A los obispos les preocupa el «clima de desconcierto» debido a una «falta de claridad y transparencia en indicar las metas» y sugiere que con ésta se pretende «ocultar otras intenciones». Se cuidan los jefes católicos de atribuir estos comportamientos a persona alguna, como también evitan mencionar quiénes, en efecto, viven en desconcierto precisamente por el rumbo que el Estado ha tomado para garantizar esas metas que, desde otra óptica, son evidentes.
Se hace más clara la posición de la Conferencia Episcopal cuando se manifiesta en defensa de escuchar el «clamor y la opinión de los grupos», que por cierto gozan de amplios espacios para ejercer su libertad de expresión pese a la «ausencia de un diálogo sincero», y que en esencia son aquellos a los que los obispos identifican como «personas o grupos opuestos» víctimas de exclusión.
Se basa la argumentación de los obispos en la ostensible pobreza en la que vive gran parte de la población del país, y se conduele de las condiciones de quienes son más pobres entre los pobres, pero se guarda de señalar las condiciones históricas y estructurales, y la injusta distribución de la riqueza que provocan estos extremos; asimismo, llamativamente también omite reconocer los avances registrados en las últimas décadas, que paralelamente son mencionados en el último Informe de Desarrollo Humano del Programa de Naciones Unidas para el Desarrollo.
Piensa la jerarquía católica que actualmente se están «pisoteando» los derechos, incluso los «inalienables como el respeto a la vida y la dignidad de la persona, y las libertades personales y democráticas». Pero cabe preguntarse si esta posición es compartida por todo el cuerpo de la Iglesia Católica, desde los sacerdotes y laicos de base hasta las y los feligreses, que en su vida cotidiana observan un país desde las distintas perspectivas de su complejidad, o aquellas personas que le reclaman a su iglesia practicar en casa las virtudes que predica y no restringir a los suyos los derechos que reclama para todos.

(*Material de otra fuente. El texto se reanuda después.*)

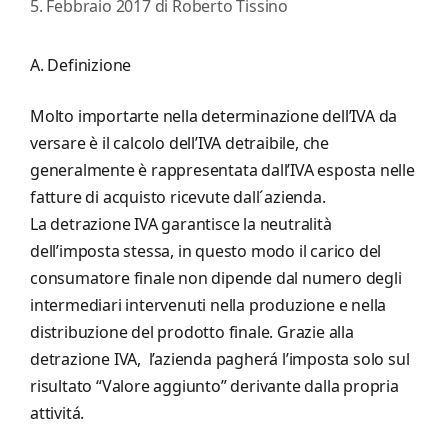
5. Febbraio 2017
di
Roberto Tissino
A. Definizione
Molto importarte nella determinazione dell’IVA da
versare è il calcolo dell’IVA detraibile, che
generalmente è rappresentata dall’IVA esposta nelle
fatture di acquisto ricevute dall´azienda.
La detrazione IVA garantisce la neutralità
dell’imposta stessa, in questo modo il carico del
consumatore finale non dipende dal numero degli
intermediari intervenuti nella produzione e nella
distribuzione del prodotto finale. Grazie alla
detrazione IVA, l’azienda pagherá l’imposta solo sul
risultato “Valore aggiunto” derivante dalla propria
attivitá.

No creemos que la Iglesia Católica deba estar divorciada de la política, porque toda su acción debe ser política, en el sentido de servicio al bien común y los demás, pero sí que debe mantener como principio el equilibrio, pues la Iglesia es por definición, y por evidente preferencia ciudadana, la institución llamada a unir a los bolivianos bajo el enorme manto de la fe cristiana y sus valores.